New labor ruling may cost laid-off workers’ training aid

Regulation likely to hurt thinly-populated states

? Across the country, thousands of laid-off workers — many of them from smaller firms in thinly-populated states — stand to lose job-retraining opportunities because of a little-noticed change in the way the government pays for such programs.

The new Labor Department rules, adopted earlier this year, bar the longtime practice under which states “bundled” small groups of laid-off workers from separate companies to reach the threshold of 50 employees needed to obtain training dollars.

The rule change could make it more difficult for workers who lose jobs at small companies to get training help. Thinly-populated states like Iowa will be hardest hit, since many people there work at smaller companies.

“This is going to have a profound effect,” said Ted Harms, a program coordinator with Iowa Workforce Development, a state agency. “You know, we’re not California or Illinois. We’re not even Minnesota.”

Jim Hirsch, division director for workforce development at the North Dakota Department of Commerce, said: “I’m very worried about it, what this change could mean.”

The changes are expected to affect Kansas, but officials with the Kansas Department of Commerce did not immediately have figures on how the changes may affect the state.

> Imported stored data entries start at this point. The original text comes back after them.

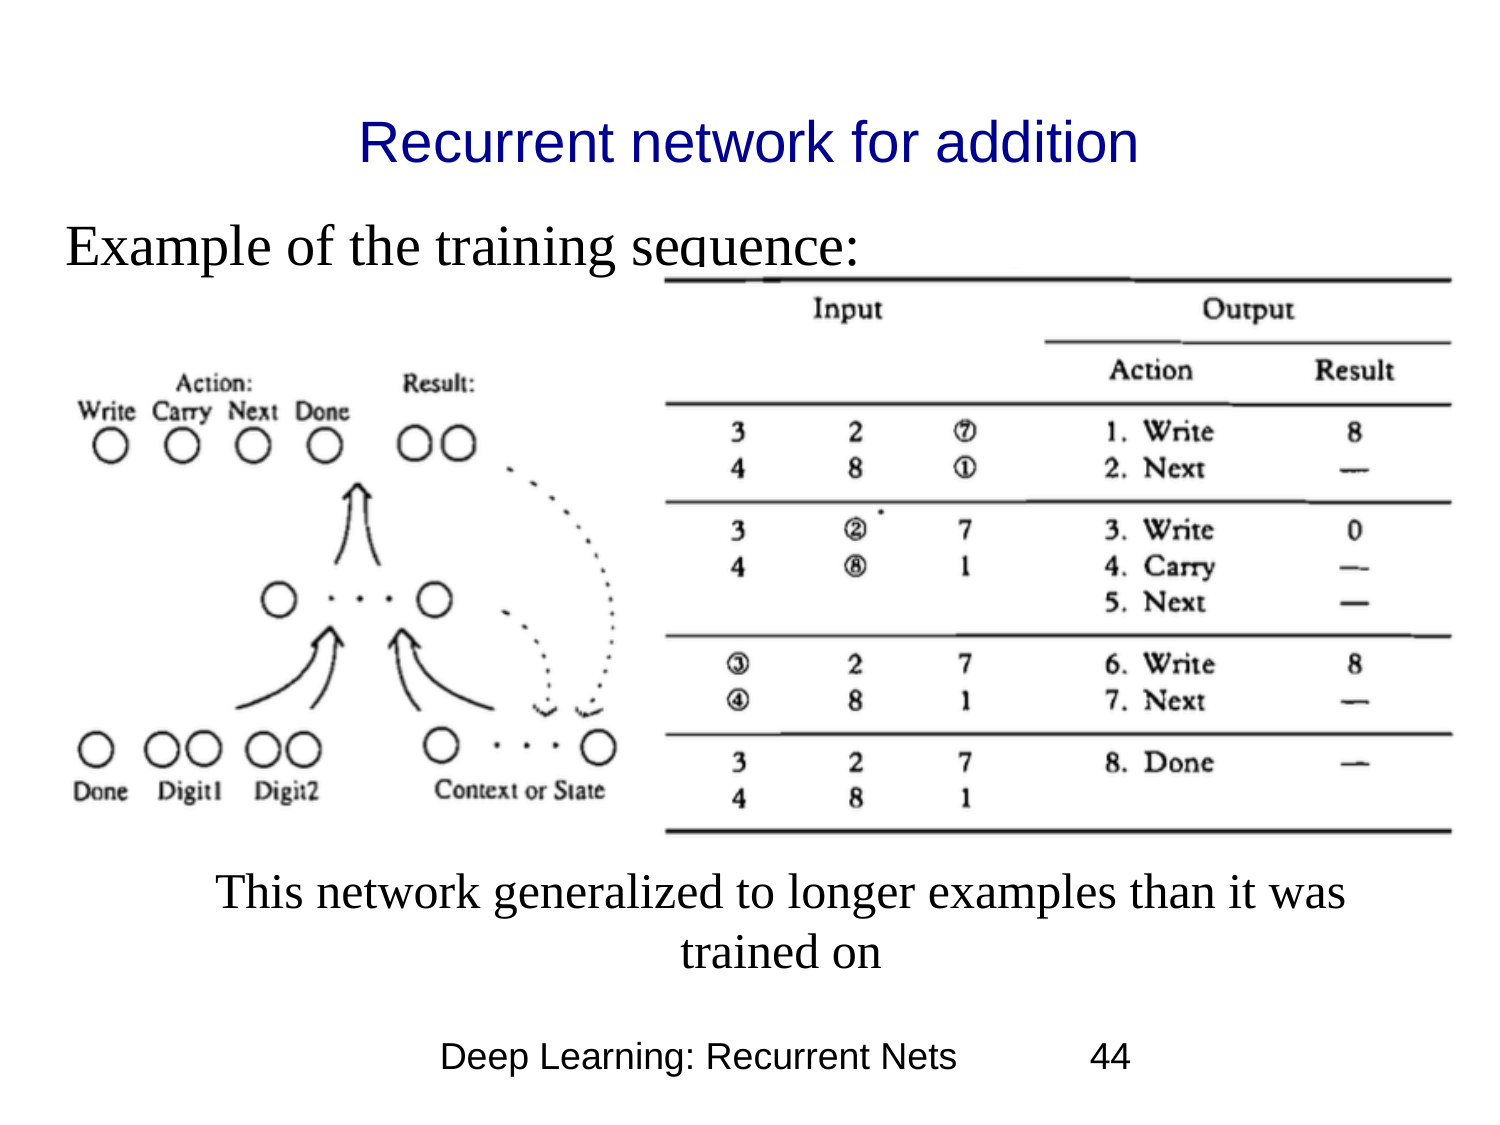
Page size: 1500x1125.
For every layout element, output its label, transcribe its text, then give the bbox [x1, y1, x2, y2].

list Example of the training sequence: [50, 200, 1475, 938]
title Recurrent network for addition [75, 45, 1425, 200]
footer Deep Learning: Recurrent Nets [425, 1024, 988, 1103]
picture [649, 267, 1476, 851]
text_box This network generalized to longer examples than it was trained on [137, 850, 1425, 986]
picture [37, 338, 635, 827]
slide_number 44 [1074, 1024, 1425, 1103]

The so-called national emergency grants have been used to help workers at shuttered manufacturing plants learn new skills — on computers, in health care or in trades such as welding. The department dispensed $614 million in such grants from 2000 to 2002.

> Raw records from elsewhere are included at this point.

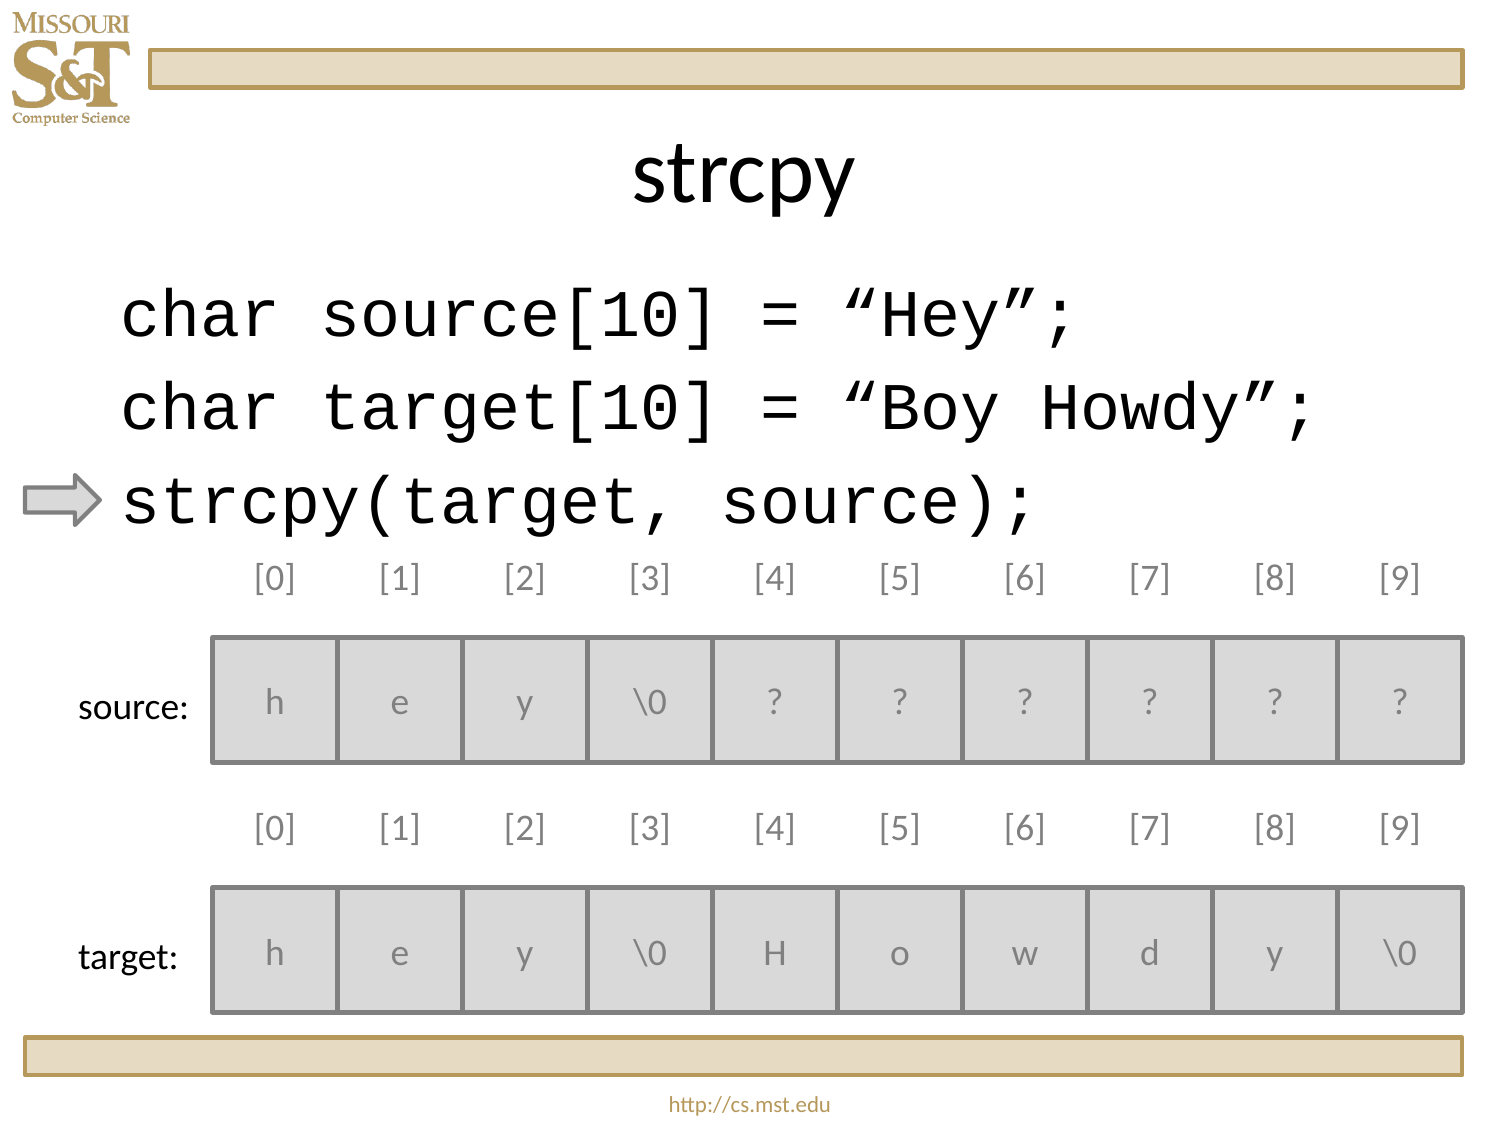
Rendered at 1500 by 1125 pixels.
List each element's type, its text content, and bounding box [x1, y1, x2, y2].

text_box h [210, 890, 335, 1015]
text_box [7] [1085, 760, 1210, 890]
text_box ? [1085, 640, 1210, 760]
text_box e [335, 890, 460, 1015]
text_box [0] [210, 760, 335, 890]
text_box [5] [835, 760, 960, 890]
text_box o [835, 890, 960, 1015]
text_box ? [835, 640, 960, 760]
text_box [3] [585, 510, 710, 640]
text_box target: [63, 924, 194, 985]
text_box [0] [210, 510, 335, 640]
text_box [5] [835, 510, 960, 640]
text_box ? [710, 640, 835, 760]
text_box [2] [460, 510, 585, 640]
text_box ? [960, 640, 1085, 760]
text_box ? [1210, 640, 1335, 760]
text_box [8] [1210, 760, 1335, 890]
text_box \0 [585, 640, 710, 760]
text_box [7] [1085, 510, 1210, 640]
text_box [9] [1335, 510, 1465, 640]
text_box \0 [1335, 890, 1465, 1015]
text_box \0 [585, 890, 710, 1015]
text_box [22, 473, 103, 527]
text_box e [335, 640, 460, 760]
list char source[10] = “Hey”; char target[10] = “Boy Howdy”; strcpy(target, source); [24, 262, 1463, 1005]
picture [12, 12, 130, 126]
text_box ? [1335, 640, 1465, 760]
text_box w [960, 890, 1085, 1015]
text_box [6] [960, 760, 1085, 890]
text_box source: [63, 674, 205, 735]
text_box d [1085, 890, 1210, 1015]
text_box [1] [335, 760, 460, 890]
text_box [4] [710, 760, 835, 890]
text_box y [460, 890, 585, 1015]
title strcpy [24, 99, 1463, 233]
text_box [3] [585, 760, 710, 890]
text_box [1] [335, 510, 460, 640]
text_box [4] [710, 510, 835, 640]
text_box [6] [960, 510, 1085, 640]
text_box h [210, 640, 335, 760]
text_box [8] [1210, 510, 1335, 640]
text_box y [460, 640, 585, 760]
text_box [2] [460, 760, 585, 890]
text_box H [710, 890, 835, 1015]
text_box [9] [1335, 760, 1465, 890]
text_box y [1210, 890, 1335, 1015]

Labor Department officials said the change was meant to make the confusing rules governing the grants simpler and more consistent.

“We have finite resources, so we need to be more efficient and effective in how we administer these monies so people get the training they need,” said Mason Bishop, deputy assistant secretary for employment and training.

Worker advocates said the Bush administration was sending mixed signals, especially since President Bush had been emphasizing retraining as a way to restore lost jobs and has proposed to double the number of Americans who get such help from the government.

“In this kind of economy, they should be bending over backwards to help the states,” said Jane McDonald-Pines, a policy analyst with the AFL-CIO in Washington. “Even small layoffs can have a significant effect, especially in a small community.”

When a company closes down or lays off workers, only about one-third typically apply for retraining — meaning the new dictate is most likely to affect workers at companies with 150 or fewer employees.

“That’s most of the companies in Iowa,” said Chris Jensen, a regional coordinator with the Iowa state retraining agency.

Labor Department officials said the emergency grants should be used for just that — emergencies. Most layoffs, especially smaller ones, should be covered by the base federal appropriations that are made to state workforce agencies, they said.

Those appropriations increased slightly in the current fiscal year, to $1.78 billion from $1.16 billion the previous year. But for the next fiscal year, Bush has asked for just $1.1 billion.

Funding varies by state, depending on a state’s unemployment rate, among other things. In Iowa, funding has declined by $670,000 since the 2001-02 budget year.

“It seems like it’s getting a lot tighter from every direction,” said Kathy Weibel, a coordinator with the Iowa retraining agency.

David Hollars, executive director of the Centralina Workforce Development Board in Charlotte, N.C., which recently used bundling to land a $1.5 million emergency grant, said he is afraid the Labor Department will give emergency grants only to workers from big companies, because it gives “more bang for their political buck.”

“Everyone wants to take credit for helping when there are 300, 400 job losses,” Hollars said. “You get the local congressman out there, that’s big press.”